Sehen und weiterziehen

Von Lukas Röthlisberger @Adekagabwa

Hallo, ist hier jemand? Es gibt viele Orte, wo niemand ist. Stille Nadelwälder, karge Alpengrate oder unwirtliche Schluchten. Und wenn heute keiner da ist, so könnte man sich fragen: war hier überhaupt schon irgendwann mal jemand?

Ich stelle mir eine ungewöhnliche Landkarte vor, in der durch die Farbschattierung markiert wurde, wie oft an jeder Stelle schon ein Mensch seinen Fuß auf den Boden gesetzt hat. Dann färbe ich im Geiste die Karte ein – in den Städten ist es ganz dunkel, ja schwarz. Denn hier stehen, sitzen und liegen die Menschen zu Hauf. In den Hochhäusern treten sie über dutzende Stockwerke sogar auf dem gleichen Quadratmeter aufeinander ein. Dann betrachte ich den Wald am Stadtrand. Gibt es hier einen Zentimeter, der noch nie berührt wurde? Mit Sicherheit nicht. Die Wälder werden intensiv bewirtschaftet, die Bäume sind markiert und gezählt, alles gehört jemandem. Aber die Farbe auf der Karte wäre zumindest etwas heller. Und wie ist es auf dem See? Die europäischen Seen sind so voller Schiffe, da ist kein Fleck jungfräulich. Aber in den Schneebergen? Im Himalaja gar? Oder in der Sahara vielleicht? Im Stillen Ozean?
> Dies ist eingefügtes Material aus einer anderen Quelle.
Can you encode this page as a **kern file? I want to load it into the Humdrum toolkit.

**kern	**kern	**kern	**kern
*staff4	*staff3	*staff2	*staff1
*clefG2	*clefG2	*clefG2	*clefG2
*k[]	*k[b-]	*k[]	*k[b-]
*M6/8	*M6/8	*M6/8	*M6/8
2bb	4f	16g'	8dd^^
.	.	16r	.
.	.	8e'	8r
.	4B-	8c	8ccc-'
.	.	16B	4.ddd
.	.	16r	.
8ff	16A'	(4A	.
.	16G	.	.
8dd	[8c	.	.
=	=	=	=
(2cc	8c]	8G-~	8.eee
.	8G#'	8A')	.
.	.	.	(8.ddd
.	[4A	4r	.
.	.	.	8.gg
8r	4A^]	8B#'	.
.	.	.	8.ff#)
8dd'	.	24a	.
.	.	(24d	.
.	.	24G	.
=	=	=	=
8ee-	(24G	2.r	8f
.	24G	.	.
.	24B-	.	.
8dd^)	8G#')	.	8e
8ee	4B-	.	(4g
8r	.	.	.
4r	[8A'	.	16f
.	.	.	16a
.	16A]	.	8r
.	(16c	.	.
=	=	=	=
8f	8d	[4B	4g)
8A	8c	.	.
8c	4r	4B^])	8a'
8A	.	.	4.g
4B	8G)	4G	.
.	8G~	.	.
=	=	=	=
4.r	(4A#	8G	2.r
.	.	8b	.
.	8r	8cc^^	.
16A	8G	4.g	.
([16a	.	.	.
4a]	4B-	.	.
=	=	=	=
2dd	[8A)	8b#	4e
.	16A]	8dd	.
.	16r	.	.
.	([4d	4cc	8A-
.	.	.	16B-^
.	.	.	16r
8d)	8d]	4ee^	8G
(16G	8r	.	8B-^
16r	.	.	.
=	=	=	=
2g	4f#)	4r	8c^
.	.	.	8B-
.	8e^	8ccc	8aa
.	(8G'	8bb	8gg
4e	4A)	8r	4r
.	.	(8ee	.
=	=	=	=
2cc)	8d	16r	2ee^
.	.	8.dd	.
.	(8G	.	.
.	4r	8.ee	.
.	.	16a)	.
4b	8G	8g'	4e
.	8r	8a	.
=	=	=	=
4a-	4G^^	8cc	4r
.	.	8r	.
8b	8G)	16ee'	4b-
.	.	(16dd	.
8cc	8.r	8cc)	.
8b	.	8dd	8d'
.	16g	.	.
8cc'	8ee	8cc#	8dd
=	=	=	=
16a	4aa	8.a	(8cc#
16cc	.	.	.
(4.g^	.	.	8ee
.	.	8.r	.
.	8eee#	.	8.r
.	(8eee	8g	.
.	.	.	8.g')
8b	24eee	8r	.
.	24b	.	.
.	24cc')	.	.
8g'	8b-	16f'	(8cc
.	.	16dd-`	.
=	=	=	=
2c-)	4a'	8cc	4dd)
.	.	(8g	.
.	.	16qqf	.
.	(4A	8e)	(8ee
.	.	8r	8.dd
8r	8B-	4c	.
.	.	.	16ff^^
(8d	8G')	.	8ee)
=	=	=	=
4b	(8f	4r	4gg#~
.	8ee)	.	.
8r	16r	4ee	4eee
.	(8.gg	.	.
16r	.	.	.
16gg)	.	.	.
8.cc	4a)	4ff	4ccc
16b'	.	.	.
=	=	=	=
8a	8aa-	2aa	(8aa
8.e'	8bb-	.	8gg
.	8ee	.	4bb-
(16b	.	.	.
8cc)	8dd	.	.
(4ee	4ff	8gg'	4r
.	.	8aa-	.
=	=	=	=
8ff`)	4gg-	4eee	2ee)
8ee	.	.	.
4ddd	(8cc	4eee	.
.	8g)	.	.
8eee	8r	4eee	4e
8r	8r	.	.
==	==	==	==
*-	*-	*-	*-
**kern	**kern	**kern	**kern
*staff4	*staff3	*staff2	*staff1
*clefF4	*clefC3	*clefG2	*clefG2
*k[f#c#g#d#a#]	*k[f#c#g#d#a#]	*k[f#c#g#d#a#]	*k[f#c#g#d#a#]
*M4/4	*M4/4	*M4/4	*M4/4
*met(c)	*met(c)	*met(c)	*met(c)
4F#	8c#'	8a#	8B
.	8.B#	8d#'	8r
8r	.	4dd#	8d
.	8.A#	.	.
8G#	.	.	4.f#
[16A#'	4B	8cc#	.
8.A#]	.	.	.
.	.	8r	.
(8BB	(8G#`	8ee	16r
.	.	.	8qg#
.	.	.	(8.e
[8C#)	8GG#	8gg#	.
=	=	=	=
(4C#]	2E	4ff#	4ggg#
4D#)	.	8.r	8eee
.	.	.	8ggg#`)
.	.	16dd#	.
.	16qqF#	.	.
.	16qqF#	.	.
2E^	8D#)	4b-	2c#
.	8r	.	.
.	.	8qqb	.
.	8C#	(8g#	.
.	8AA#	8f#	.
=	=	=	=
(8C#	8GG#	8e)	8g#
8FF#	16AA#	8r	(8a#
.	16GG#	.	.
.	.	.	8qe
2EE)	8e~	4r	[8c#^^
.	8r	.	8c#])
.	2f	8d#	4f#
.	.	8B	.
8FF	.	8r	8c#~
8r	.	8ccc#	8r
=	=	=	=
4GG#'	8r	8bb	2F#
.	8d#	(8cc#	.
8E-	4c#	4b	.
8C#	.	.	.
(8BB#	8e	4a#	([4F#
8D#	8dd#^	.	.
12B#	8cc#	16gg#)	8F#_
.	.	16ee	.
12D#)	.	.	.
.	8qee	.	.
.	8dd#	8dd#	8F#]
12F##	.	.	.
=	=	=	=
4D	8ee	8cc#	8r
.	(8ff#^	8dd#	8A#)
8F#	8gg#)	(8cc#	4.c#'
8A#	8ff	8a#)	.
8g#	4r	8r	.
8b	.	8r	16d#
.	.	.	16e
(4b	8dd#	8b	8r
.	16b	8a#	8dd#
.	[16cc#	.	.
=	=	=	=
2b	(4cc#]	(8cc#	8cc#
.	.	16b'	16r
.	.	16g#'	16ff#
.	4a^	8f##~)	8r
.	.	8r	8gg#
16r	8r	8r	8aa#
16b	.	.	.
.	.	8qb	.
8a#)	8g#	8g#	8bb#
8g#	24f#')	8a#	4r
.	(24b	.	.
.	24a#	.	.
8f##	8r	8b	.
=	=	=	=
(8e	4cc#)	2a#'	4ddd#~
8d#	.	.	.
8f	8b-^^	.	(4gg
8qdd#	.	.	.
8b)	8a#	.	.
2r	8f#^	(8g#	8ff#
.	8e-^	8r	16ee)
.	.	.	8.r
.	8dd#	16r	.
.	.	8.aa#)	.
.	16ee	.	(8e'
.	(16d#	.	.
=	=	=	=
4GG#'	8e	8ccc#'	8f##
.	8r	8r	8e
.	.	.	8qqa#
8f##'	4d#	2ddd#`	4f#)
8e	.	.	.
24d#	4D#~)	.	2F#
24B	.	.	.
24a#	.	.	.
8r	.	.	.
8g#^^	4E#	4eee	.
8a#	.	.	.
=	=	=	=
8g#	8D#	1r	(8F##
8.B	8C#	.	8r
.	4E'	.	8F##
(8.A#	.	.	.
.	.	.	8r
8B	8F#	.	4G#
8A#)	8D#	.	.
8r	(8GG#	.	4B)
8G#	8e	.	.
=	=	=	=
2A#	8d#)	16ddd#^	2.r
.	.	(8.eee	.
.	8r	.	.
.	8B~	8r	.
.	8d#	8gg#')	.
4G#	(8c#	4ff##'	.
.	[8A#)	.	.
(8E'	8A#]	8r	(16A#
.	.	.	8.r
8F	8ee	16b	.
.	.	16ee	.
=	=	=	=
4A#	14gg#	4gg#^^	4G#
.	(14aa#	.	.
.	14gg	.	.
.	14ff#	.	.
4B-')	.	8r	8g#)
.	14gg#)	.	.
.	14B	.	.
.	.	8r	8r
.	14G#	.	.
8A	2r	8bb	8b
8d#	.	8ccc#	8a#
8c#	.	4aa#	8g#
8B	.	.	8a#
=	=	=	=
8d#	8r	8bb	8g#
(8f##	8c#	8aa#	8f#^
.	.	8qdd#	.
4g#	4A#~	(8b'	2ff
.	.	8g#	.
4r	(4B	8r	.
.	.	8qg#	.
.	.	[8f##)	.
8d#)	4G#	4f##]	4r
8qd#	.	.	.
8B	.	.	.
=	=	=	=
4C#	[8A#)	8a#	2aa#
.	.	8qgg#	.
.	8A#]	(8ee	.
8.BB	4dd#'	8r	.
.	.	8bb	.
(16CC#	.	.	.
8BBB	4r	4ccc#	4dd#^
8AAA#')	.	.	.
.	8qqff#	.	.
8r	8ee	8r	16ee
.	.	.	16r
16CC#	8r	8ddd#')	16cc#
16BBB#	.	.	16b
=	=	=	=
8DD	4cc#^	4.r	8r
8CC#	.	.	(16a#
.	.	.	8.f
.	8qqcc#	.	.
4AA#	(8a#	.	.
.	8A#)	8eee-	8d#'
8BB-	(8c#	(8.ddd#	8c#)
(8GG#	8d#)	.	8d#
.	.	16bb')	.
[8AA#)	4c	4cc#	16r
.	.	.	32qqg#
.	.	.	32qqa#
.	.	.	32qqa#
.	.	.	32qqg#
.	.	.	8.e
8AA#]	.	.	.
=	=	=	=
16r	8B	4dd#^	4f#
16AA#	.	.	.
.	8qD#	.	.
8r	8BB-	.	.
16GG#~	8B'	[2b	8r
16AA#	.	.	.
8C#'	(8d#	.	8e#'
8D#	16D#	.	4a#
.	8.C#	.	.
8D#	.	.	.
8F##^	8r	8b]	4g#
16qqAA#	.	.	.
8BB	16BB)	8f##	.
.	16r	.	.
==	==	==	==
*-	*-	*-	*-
Gibt es sie noch, die weißen Flecken?

Vor 10.000 Jahren lebten auf der ganzen Welt, von der Hudson Bay bis zum Beagle Kanal und von Nippon bis zu den Azoren gerade mal eine Million Menschen – also etwa so viele wie heute zum Beispiel allein in Köln. Da es damals kaum Menschen gab, hatten die Gegenden auch keine Namen. Die Menschen waren zwar dauernd unterwegs, sie jagten und verbreiteten sich – aber kein See und kein Berg, kein Dickicht und keine schöne Auenlandschaft bekam ein Vokabel. Alles war einfach da und spontane Bezeichnungen verschwanden beim weiterziehen wieder.

Erst nach und nach erschufen die Geschichte(n) und die Mythen, der Besitzstand und die Herrschaftsansprüche Namen. Dort wo die Franken den Fluss gut überqueren konnten war die Frankfurt, dort wo die hinduistische Göttin Kali ihr schwarzes Tor hatte, war Kalkutta und dort, wo die Luft gegenüber den Malariasümpfen gut schien war der Platz genannt Buenos Aires.

Nun, heute ist jeder Quadratmeter mit Erinnerungen unserer Vorfahren zugepflastert.

Wie wäre es, wenn wir zwischendurch diesen Wulst an Erinnerungen wegschieben würden? Wenn wir es ein bisschen unsere jagenden Vorfahren gleichtäten: die Dinge, die Orte, die Landschaft – alles ganz unvermittelt und unbenannt in sich einatmen? Kann man dieses unbeschwerte Wahrnehmen wiederbeleben?

Sehen und weiterziehen. Das Bild oben zeigt, wie einfach das ist.


Vor zwanzigtausend Jahren / 20cm x 30cm / Filzstift auf Landkarte / 2007, Nr 07-083

Der See Titicaca – Titi heisst „Puma“ und Kaka bedeutet „grau“.